Artists don’t play when it comes to their pockets, particularly artists who have been in the music game for over two decades. New York hip-hop duo Black Sheep is going after their hard-earned money by suing Universal Music Group (UMG), claiming that the company exploited them.
According to Rolling Stone, the duo, comprising Andres “Dres” Vargas Titus and William “Mista Lawnge” McLean, alleged that UMG owes them approximately $750 million after violating their contracts through a “sweetheart” deal with Spotify.
They claimed that the company received cash and company stock from Spotify as payment in exchange for their artists’ music. Black Sheep also alleged in the lawsuit that UMG agreed to cut artists’ royalties in its deal with Spotify to receive the stock, which benefits UMG.
Black Sheep broke into the hip-hop industry in the early ’90s, releasing chart-topping hits like “The Choice is Yours” from their fan-favorite album “A Wolf in Sheep’s Clothing.” The group signed with PolyGram (before merging with Universal) in the early ’90s, where their contract mandated UMG to pay artists 50% of all net receipts concerning the exploitation of their music.

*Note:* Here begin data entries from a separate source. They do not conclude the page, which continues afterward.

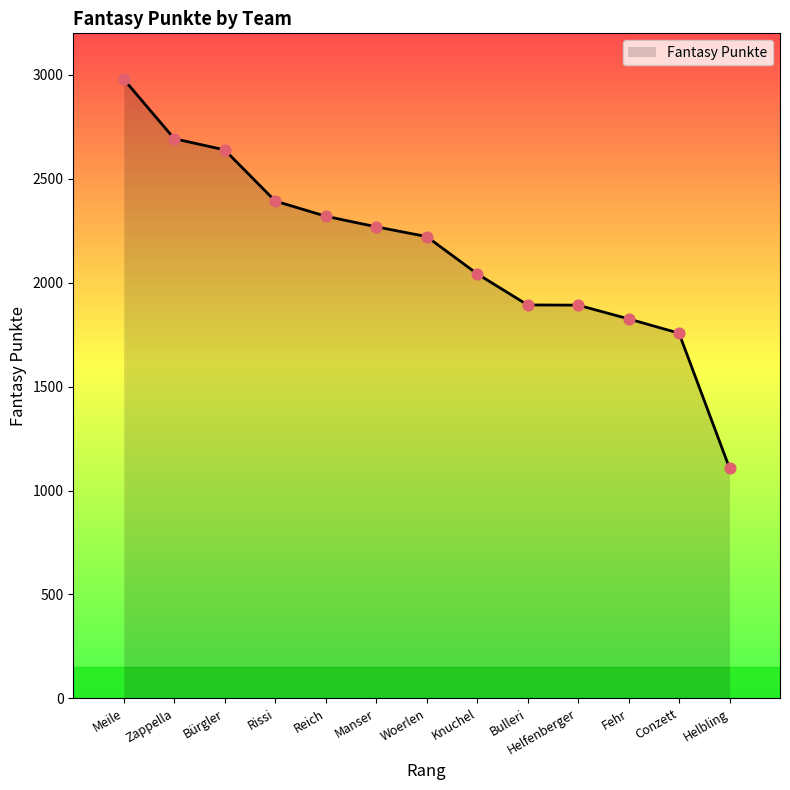

Between Reich and Rissi, which is larger?

Rissi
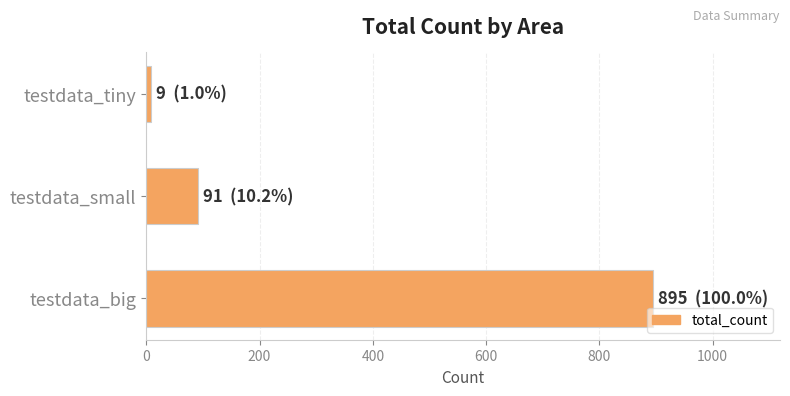

Which has a higher value, testdata_tiny or testdata_small?

testdata_small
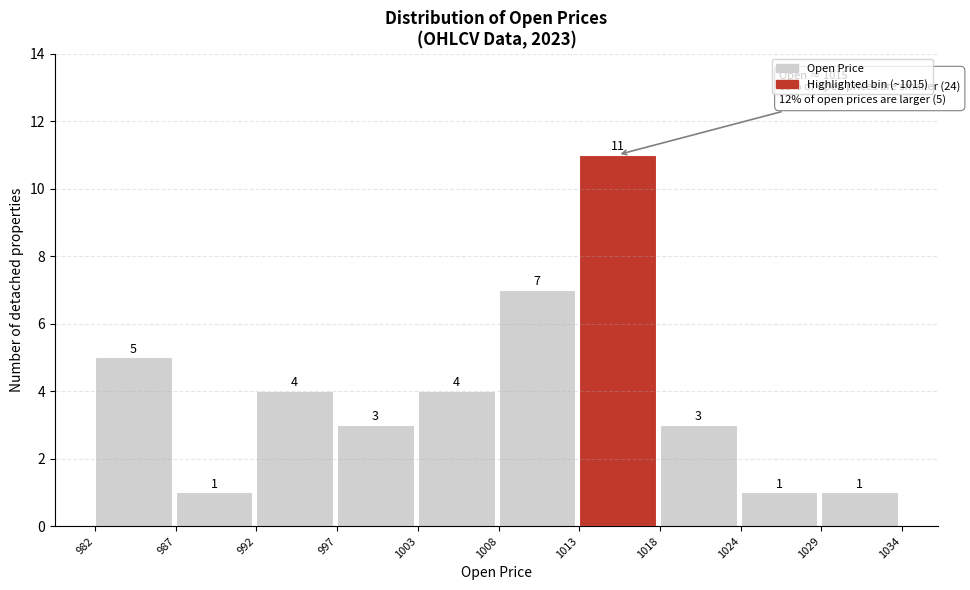

Reading right to left, what are all the values shown in this chart?

1029=1	1024=1	1018=3	1013=11	1008=7	1003=4	997=3	992=4	987=1	982=5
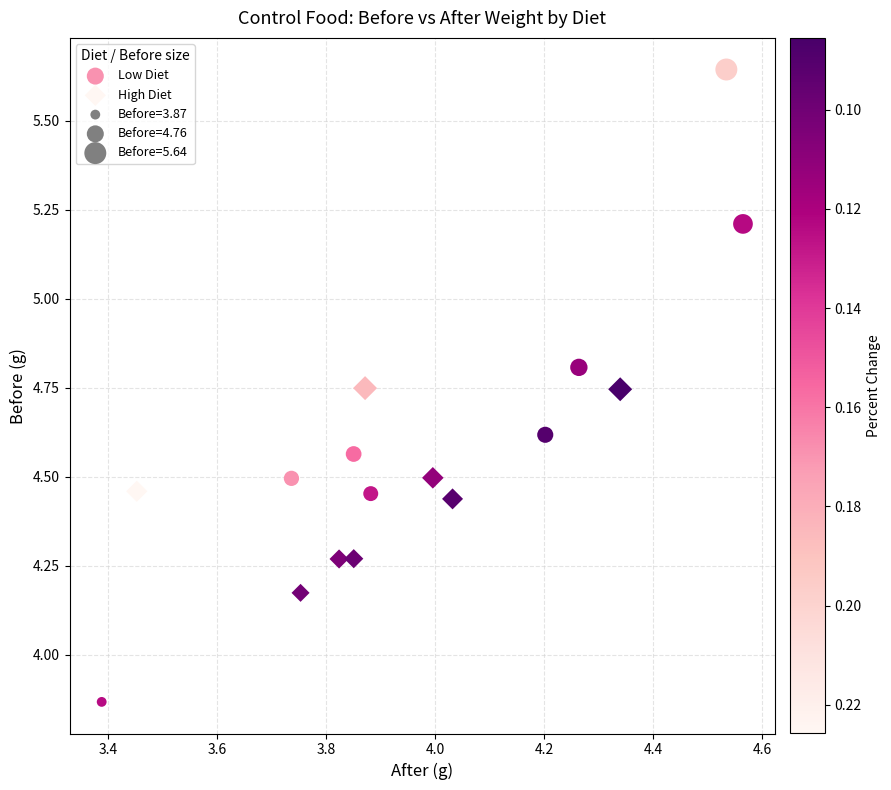

Which series reaches the maximum Y coordinate?

Low Diet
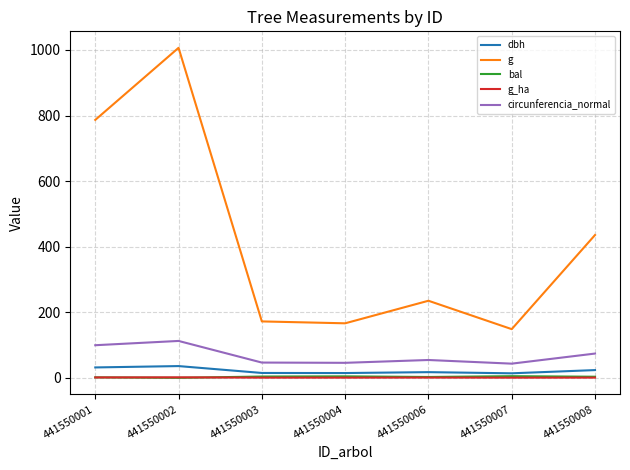

What are all the series names shown in the legend?

dbh, g, bal, g_ha, circunferencia_normal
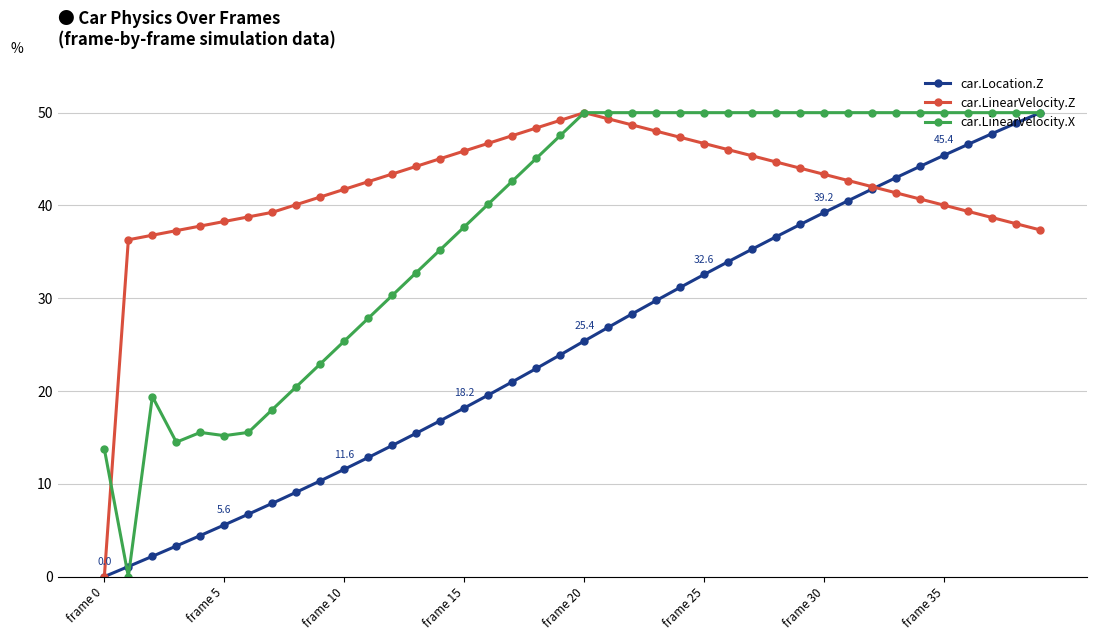

What is the value of the car.LinearVelocity.X point at the 6th from the left?

15.2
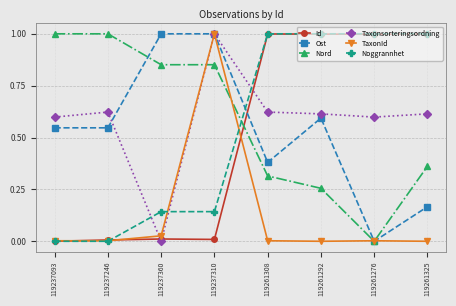

The value of Taxonsorteringsordning at 119261276 is 1.1. True or false?

False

“In the mid-2000s, Universal struck an undisclosed, sweetheart deal with Spotify whereby Universal agreed to accept substantially lower royalty payments on artists’ behalf in exchange for an equity stake in Spotify – then a fledgling streaming service,” the lawsuit read. “Yet rather than distribute to artists their 50 percent of Spotify stock or pay artists their true and accurate royalty payments, for years Universal shortchanged artists and deprived plaintiffs and class members of the full royalty payments they were owed under Universal’s contract.”
It continued, “For approximately a decade, Universal omitted from the royalty statements Universal issued to plaintiffs that it had received Spotify stock in connection with the ‘use or exploitation’ of Black Sheep recordings.”
The lawsuit stated that UMG’s stake in Spotify was valued at nearly $1.7 billion in September 2017, with a “substantial portion” coming from the shares Universal and its subsidiaries received in 2008.
This isn’t the record label’s first rodeo with having a lawsuit dealing with Black Sheep. In 2011, “Super Freak” singer-songwriter Rick James and Public Enemy founder Chuck D
included rock band Whitesnake, The Temptations’ Otis Williams and Ron Tyson, musician Bo Donaldson and Black Sheep in their lawsuit against UMG for not paying artists their portion of the revenue from the company’s licensing agreements with Apple, AT&T and Sprint.The lawsuit accused UMG of hiding the licensing agreements as sales, claiming they were sales income instead of licensing. Over $11 million settled the case.